» TASK:
Exact reproduction required: the lines below from the line with "M892,462L926,484L905,514L889,501L886,506L869,494Z" to the line with "M728,820L748,827L735,867L714,860Z", both ends included, and no others.

» RECORDS SUPPLIED:

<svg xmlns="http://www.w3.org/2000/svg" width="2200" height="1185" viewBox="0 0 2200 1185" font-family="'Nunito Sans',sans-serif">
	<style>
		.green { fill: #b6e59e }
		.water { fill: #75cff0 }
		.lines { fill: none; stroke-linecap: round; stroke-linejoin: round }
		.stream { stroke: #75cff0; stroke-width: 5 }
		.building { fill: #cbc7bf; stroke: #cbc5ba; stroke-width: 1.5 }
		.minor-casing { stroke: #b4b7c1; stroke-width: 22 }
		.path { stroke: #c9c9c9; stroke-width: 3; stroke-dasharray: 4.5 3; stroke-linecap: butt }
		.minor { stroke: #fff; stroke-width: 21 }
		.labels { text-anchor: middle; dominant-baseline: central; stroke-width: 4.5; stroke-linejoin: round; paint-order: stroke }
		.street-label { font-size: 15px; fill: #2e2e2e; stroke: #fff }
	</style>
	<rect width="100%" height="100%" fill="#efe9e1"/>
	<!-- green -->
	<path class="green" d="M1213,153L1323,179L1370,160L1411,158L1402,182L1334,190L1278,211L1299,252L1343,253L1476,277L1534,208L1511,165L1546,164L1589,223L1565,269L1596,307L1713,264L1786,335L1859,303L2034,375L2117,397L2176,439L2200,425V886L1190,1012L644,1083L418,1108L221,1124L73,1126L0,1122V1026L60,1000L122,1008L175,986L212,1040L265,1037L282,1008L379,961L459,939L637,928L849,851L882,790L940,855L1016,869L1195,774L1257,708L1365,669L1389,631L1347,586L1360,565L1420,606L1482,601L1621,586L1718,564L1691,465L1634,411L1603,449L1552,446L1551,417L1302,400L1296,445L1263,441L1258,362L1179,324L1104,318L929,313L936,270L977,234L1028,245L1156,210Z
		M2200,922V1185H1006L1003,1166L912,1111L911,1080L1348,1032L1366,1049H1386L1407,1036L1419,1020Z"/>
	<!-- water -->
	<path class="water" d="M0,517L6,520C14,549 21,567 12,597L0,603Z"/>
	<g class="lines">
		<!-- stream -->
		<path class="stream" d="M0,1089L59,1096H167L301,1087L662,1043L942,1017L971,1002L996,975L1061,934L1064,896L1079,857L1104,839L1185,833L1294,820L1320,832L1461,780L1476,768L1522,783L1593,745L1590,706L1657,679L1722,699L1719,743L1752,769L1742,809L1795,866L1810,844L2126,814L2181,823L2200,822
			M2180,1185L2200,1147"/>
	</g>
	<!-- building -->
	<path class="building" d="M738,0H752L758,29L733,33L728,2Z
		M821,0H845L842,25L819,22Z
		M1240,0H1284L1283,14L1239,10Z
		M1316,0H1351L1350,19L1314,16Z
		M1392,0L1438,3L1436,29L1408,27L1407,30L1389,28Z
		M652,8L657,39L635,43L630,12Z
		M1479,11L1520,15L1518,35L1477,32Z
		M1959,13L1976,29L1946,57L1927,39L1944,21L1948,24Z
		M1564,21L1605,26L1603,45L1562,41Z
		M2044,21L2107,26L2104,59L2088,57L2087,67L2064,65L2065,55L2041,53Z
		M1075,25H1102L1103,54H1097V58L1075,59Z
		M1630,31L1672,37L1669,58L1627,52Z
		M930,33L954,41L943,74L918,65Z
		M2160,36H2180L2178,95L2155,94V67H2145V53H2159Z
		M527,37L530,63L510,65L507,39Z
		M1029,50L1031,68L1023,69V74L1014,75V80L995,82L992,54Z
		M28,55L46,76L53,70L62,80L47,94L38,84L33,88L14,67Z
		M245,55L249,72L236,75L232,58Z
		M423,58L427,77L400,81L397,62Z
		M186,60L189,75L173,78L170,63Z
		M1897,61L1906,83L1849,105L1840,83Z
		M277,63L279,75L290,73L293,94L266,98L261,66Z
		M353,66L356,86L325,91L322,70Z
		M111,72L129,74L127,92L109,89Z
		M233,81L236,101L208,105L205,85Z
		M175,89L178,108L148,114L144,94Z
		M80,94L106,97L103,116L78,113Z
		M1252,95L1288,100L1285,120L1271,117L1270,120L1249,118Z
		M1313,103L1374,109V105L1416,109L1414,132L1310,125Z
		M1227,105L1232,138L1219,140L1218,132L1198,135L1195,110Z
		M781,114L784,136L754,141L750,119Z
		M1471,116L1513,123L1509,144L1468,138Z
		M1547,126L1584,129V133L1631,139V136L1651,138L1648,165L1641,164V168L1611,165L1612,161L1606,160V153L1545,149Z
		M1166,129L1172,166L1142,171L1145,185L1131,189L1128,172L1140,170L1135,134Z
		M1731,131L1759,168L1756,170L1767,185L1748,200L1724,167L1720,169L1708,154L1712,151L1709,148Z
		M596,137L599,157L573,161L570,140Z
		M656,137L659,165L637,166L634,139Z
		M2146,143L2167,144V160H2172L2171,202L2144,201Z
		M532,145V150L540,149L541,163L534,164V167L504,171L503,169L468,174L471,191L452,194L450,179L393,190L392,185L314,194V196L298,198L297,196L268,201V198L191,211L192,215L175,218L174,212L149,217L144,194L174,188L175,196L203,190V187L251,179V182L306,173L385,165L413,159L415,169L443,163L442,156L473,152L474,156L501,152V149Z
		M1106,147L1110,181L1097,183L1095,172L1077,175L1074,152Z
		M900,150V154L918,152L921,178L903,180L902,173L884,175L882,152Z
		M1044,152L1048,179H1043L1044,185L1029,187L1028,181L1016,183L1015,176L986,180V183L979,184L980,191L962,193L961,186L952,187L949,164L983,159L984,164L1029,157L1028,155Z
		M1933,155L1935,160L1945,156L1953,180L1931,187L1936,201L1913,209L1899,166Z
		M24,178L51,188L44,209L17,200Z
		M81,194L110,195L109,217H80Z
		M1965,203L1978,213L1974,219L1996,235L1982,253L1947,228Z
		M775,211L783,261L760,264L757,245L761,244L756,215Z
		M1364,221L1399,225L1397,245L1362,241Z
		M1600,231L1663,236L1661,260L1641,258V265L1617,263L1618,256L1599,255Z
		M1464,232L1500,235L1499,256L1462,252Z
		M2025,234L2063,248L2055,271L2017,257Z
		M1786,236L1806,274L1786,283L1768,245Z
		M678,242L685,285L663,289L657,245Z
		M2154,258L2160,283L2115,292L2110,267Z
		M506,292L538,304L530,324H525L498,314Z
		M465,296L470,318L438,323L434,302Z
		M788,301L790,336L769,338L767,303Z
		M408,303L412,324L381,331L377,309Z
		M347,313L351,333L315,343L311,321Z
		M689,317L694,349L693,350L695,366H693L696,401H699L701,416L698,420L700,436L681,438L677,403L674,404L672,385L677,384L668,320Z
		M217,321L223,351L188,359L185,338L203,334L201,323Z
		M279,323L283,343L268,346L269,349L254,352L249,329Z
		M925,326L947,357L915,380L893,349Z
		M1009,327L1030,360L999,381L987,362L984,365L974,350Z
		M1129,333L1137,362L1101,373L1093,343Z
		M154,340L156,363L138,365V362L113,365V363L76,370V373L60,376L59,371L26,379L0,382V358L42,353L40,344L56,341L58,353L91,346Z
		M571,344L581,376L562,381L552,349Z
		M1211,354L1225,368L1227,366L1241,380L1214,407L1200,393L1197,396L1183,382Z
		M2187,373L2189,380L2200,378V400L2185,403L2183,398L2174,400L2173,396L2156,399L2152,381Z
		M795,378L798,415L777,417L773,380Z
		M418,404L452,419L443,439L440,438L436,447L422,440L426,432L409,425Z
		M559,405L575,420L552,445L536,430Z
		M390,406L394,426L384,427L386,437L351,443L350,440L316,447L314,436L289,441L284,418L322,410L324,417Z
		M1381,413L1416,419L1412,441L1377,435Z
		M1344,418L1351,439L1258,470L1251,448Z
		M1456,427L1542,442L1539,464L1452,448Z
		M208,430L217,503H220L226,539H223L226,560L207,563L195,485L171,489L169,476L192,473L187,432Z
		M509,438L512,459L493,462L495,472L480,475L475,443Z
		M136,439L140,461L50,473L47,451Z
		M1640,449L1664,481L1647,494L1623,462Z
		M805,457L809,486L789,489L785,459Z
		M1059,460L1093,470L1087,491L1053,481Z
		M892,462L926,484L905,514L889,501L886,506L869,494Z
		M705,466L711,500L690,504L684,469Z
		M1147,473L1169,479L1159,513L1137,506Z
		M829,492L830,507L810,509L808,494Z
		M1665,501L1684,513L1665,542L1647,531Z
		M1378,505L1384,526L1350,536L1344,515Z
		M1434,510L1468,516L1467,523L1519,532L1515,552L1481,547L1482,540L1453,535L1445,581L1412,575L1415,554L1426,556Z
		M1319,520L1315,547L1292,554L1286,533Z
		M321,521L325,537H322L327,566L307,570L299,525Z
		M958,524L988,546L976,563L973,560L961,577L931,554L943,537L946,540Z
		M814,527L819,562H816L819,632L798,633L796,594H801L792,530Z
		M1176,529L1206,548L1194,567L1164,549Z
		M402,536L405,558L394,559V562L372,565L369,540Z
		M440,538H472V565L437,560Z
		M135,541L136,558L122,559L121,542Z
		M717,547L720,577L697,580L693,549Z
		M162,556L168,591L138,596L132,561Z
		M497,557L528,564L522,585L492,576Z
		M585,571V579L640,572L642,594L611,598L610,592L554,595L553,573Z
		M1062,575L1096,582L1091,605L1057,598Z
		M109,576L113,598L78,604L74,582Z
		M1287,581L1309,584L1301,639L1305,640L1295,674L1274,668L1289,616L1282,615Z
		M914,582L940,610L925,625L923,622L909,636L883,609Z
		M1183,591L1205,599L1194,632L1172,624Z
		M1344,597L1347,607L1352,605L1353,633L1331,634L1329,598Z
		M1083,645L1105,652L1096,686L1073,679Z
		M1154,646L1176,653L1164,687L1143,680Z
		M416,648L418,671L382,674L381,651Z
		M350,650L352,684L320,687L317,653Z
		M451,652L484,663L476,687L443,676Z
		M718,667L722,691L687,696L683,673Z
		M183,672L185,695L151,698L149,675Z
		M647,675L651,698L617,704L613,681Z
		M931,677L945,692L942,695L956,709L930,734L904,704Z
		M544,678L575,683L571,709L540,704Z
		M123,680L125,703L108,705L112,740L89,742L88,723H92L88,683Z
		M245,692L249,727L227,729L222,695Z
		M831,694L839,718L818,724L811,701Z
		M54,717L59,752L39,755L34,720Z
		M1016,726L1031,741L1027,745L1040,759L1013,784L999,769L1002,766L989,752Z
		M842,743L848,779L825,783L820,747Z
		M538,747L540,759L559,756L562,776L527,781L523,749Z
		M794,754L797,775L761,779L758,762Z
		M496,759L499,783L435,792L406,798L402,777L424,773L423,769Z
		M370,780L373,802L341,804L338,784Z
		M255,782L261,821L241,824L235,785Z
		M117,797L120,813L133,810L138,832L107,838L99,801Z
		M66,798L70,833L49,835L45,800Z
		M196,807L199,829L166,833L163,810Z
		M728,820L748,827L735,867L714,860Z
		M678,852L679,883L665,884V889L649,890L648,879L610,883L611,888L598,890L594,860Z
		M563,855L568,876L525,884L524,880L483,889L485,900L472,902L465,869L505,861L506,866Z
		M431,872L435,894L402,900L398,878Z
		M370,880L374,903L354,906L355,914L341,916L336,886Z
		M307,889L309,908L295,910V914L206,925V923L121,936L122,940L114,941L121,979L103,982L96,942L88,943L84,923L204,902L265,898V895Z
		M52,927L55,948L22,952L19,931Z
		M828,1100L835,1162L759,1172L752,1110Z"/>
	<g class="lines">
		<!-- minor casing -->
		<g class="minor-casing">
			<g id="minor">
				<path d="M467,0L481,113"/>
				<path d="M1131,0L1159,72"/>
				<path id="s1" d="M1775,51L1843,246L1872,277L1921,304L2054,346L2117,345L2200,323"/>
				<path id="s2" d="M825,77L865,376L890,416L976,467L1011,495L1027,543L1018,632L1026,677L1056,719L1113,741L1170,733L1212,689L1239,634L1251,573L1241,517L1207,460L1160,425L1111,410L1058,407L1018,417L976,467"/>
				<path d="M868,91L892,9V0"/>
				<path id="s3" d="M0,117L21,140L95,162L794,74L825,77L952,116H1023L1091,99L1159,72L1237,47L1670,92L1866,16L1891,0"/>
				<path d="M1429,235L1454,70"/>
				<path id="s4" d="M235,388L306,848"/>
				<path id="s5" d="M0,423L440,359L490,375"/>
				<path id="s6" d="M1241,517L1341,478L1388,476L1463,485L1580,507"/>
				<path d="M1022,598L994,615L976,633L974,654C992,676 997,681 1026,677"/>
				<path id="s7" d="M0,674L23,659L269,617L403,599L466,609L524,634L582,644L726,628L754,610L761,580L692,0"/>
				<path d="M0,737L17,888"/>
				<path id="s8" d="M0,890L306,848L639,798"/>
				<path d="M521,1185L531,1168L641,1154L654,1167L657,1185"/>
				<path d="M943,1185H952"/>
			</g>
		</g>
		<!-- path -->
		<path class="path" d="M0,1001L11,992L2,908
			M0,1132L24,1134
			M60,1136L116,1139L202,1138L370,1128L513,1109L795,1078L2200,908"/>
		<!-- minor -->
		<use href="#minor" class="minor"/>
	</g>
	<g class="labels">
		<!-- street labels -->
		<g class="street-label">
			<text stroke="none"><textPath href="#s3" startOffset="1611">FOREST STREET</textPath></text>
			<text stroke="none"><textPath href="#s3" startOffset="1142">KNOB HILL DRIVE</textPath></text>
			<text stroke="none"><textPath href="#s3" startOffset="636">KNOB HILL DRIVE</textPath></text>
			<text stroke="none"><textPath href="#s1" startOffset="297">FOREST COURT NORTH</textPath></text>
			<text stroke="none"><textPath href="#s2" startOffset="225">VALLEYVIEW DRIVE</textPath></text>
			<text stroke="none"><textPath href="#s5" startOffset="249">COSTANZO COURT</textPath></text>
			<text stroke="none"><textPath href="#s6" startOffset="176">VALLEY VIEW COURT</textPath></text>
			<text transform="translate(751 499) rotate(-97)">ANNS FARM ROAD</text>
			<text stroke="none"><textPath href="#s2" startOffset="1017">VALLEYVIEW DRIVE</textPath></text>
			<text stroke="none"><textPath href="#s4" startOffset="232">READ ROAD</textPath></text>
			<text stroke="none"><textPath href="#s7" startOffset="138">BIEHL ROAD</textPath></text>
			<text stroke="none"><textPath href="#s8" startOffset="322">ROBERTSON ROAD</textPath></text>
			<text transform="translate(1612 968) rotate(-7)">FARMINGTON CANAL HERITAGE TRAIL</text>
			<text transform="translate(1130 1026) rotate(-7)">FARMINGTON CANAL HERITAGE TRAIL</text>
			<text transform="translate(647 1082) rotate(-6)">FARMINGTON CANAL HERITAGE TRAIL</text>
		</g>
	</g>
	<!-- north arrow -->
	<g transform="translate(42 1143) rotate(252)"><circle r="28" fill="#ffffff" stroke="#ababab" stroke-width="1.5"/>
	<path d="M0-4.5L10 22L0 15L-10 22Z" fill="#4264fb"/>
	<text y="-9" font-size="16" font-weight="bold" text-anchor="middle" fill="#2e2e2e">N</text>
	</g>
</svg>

» RESPONSE TO THE EXERCISE:
		M892,462L926,484L905,514L889,501L886,506L869,494Z
		M705,466L711,500L690,504L684,469Z
		M1147,473L1169,479L1159,513L1137,506Z
		M829,492L830,507L810,509L808,494Z
		M1665,501L1684,513L1665,542L1647,531Z
		M1378,505L1384,526L1350,536L1344,515Z
		M1434,510L1468,516L1467,523L1519,532L1515,552L1481,547L1482,540L1453,535L1445,581L1412,575L1415,554L1426,556Z
		M1319,520L1315,547L1292,554L1286,533Z
		M321,521L325,537H322L327,566L307,570L299,525Z
		M958,524L988,546L976,563L973,560L961,577L931,554L943,537L946,540Z
		M814,527L819,562H816L819,632L798,633L796,594H801L792,530Z
		M1176,529L1206,548L1194,567L1164,549Z
		M402,536L405,558L394,559V562L372,565L369,540Z
		M440,538H472V565L437,560Z
		M135,541L136,558L122,559L121,542Z
		M717,547L720,577L697,580L693,549Z
		M162,556L168,591L138,596L132,561Z
		M497,557L528,564L522,585L492,576Z
		M585,571V579L640,572L642,594L611,598L610,592L554,595L553,573Z
		M1062,575L1096,582L1091,605L1057,598Z
		M109,576L113,598L78,604L74,582Z
		M1287,581L1309,584L1301,639L1305,640L1295,674L1274,668L1289,616L1282,615Z
		M914,582L940,610L925,625L923,622L909,636L883,609Z
		M1183,591L1205,599L1194,632L1172,624Z
		M1344,597L1347,607L1352,605L1353,633L1331,634L1329,598Z
		M1083,645L1105,652L1096,686L1073,679Z
		M1154,646L1176,653L1164,687L1143,680Z
		M416,648L418,671L382,674L381,651Z
		M350,650L352,684L320,687L317,653Z
		M451,652L484,663L476,687L443,676Z
		M718,667L722,691L687,696L683,673Z
		M183,672L185,695L151,698L149,675Z
		M647,675L651,698L617,704L613,681Z
		M931,677L945,692L942,695L956,709L930,734L904,704Z
		M544,678L575,683L571,709L540,704Z
		M123,680L125,703L108,705L112,740L89,742L88,723H92L88,683Z
		M245,692L249,727L227,729L222,695Z
		M831,694L839,718L818,724L811,701Z
		M54,717L59,752L39,755L34,720Z
		M1016,726L1031,741L1027,745L1040,759L1013,784L999,769L1002,766L989,752Z
		M842,743L848,779L825,783L820,747Z
		M538,747L540,759L559,756L562,776L527,781L523,749Z
		M794,754L797,775L761,779L758,762Z
		M496,759L499,783L435,792L406,798L402,777L424,773L423,769Z
		M370,780L373,802L341,804L338,784Z
		M255,782L261,821L241,824L235,785Z
		M117,797L120,813L133,810L138,832L107,838L99,801Z
		M66,798L70,833L49,835L45,800Z
		M196,807L199,829L166,833L163,810Z
		M728,820L748,827L735,867L714,860Z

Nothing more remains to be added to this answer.